MambaScope: Coarse-to-Fine Scoping for Efficient Vision Mamba

TL;DR

Vision Mamba's efficiency is limited by token length; MambaScope introduces a coarse-to-fine adaptive inference framework that processes images in large patches and selectively refines informative regions at higher resolution when confidence is low. It leverages token importance scores derived from bidirectional state-space models and reuses coarse-stage features to minimize overhead, with a training objective that encourages coarse outputs to align with fine outputs. Across ImageNet-1K, ADE20K, and COCO-2017, MambaScope achieves substantial FLOPs reductions while maintaining or surpassing accuracy versus ViM and other token-reduction baselines.

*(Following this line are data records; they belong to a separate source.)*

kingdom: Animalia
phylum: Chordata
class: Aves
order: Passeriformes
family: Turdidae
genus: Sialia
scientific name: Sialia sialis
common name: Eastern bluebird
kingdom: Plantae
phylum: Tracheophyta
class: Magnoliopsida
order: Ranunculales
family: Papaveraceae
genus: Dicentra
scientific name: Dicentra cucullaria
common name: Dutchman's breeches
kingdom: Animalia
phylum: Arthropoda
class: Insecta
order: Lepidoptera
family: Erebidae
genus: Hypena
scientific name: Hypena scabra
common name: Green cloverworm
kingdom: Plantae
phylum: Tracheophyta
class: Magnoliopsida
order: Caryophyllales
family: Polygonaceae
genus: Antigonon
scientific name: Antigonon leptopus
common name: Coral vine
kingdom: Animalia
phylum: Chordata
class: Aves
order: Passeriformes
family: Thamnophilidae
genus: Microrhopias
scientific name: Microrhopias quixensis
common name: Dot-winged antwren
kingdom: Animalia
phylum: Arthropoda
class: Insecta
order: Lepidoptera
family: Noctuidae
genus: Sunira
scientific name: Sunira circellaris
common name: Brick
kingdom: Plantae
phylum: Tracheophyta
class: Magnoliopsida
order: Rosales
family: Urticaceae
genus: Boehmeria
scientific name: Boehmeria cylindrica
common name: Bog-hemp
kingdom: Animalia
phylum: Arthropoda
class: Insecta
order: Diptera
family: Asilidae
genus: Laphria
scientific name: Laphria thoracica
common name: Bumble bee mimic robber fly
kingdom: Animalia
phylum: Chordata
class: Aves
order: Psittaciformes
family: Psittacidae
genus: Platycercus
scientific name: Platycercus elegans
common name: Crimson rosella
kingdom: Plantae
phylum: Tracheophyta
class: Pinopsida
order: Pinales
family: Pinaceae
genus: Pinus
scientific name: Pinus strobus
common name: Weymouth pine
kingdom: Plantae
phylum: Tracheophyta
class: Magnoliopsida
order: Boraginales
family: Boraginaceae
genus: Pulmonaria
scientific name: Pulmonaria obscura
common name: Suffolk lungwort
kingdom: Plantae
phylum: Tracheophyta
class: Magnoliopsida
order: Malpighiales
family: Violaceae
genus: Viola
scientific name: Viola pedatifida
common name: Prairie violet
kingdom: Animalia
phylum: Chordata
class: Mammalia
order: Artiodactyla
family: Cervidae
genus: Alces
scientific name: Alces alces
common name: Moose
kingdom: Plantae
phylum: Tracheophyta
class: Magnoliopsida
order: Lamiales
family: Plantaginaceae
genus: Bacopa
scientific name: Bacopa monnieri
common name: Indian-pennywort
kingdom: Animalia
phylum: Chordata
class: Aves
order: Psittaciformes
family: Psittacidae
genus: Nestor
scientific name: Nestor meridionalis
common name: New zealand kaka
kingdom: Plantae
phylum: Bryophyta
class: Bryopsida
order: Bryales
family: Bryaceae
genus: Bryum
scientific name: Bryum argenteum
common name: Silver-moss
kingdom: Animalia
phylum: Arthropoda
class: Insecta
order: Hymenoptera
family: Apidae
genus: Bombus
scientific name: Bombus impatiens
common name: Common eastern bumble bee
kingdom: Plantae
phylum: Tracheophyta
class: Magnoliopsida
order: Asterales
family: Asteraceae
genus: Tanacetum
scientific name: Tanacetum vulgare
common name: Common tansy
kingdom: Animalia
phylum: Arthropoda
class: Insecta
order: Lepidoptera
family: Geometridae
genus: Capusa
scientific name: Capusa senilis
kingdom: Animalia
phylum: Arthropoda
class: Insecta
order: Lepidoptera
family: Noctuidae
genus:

The results demonstrate flexible, per-image computation budgeting and robust performance gains across classification and dense prediction tasks.

Abstract

Vision Mamba has emerged as a promising and efficient alternative to Vision Transformers, yet its efficiency remains fundamentally constrained by the number of input tokens. Existing token reduction approaches typically adopt token pruning or merging to reduce computation. However, they inherently lead to information loss as they discard or compress token representations. This problem is further exacerbated when the same fine-grained token processing is uniformly applied across all images regardless of visual complexity. We observe that not all inputs require fine-grained processing: simple images can be effectively handled at a coarse resolution, while only complex ones require refinement. Based on this insight, we propose MambaScope, an adaptive framework for efficient inference for Vision Mamba. MambaScope first performs coarse-grained inference by dividing the input image into large patches, significantly reducing token length and computation. When the model's prediction confidence is low, selected regions are re-processed at a finer resolution to recover essential visual details with minimal additional cost. This dynamic resolution assignment strategy allows MambaScope to allocate computation adaptively according to image complexity, achieving efficient processing without compromising accuracy. Experiments across various vision tasks demonstrate that MambaScope outperforms both the baseline Vision Mamba and state-of-the-art token reduction techniques in terms of accuracy and efficiency.

Figures (9)

• Figure 1: Comparison of coarse scope (7$\times$7), fine scope (14$\times$14) and coarse-to-fine scope in Vision Mamba. For simplicity, we use less patches here for better visualization. While fine-grained processing yields higher accuracy, it incurs significantly higher computational cost. In contrast, coarse-to-fine approach selectively applies fine-grained analysis, achieving a better accuracy-efficiency trade-off by focusing computation on informative regions.
• Figure 2: Inference pipeline of MambaScope. The input image is first processed in the coarse stage, using large patches to produce an initial output. If the model's confidence is insufficient, it proceeds to the fine stage, where it identifies informative regions, splits them into smaller patches, and reuses coarse-stage features to refine the output. Both stages share the same network parameters.
• Figure 3: Visualization of the token-level attention map based on the proposed SSM-derived importance scores. Brighter regions indicate higher token importance, revealing the model's ability to focus on semantically salient areas.
• Figure 4: Comparison of Top-1 accuracy versus FLOPs among other ViM optimization methods.
• Figure 5: Ablation study on feature reuse and token arrangement strategies conducted on the miniImageNet miniimgnet dataset.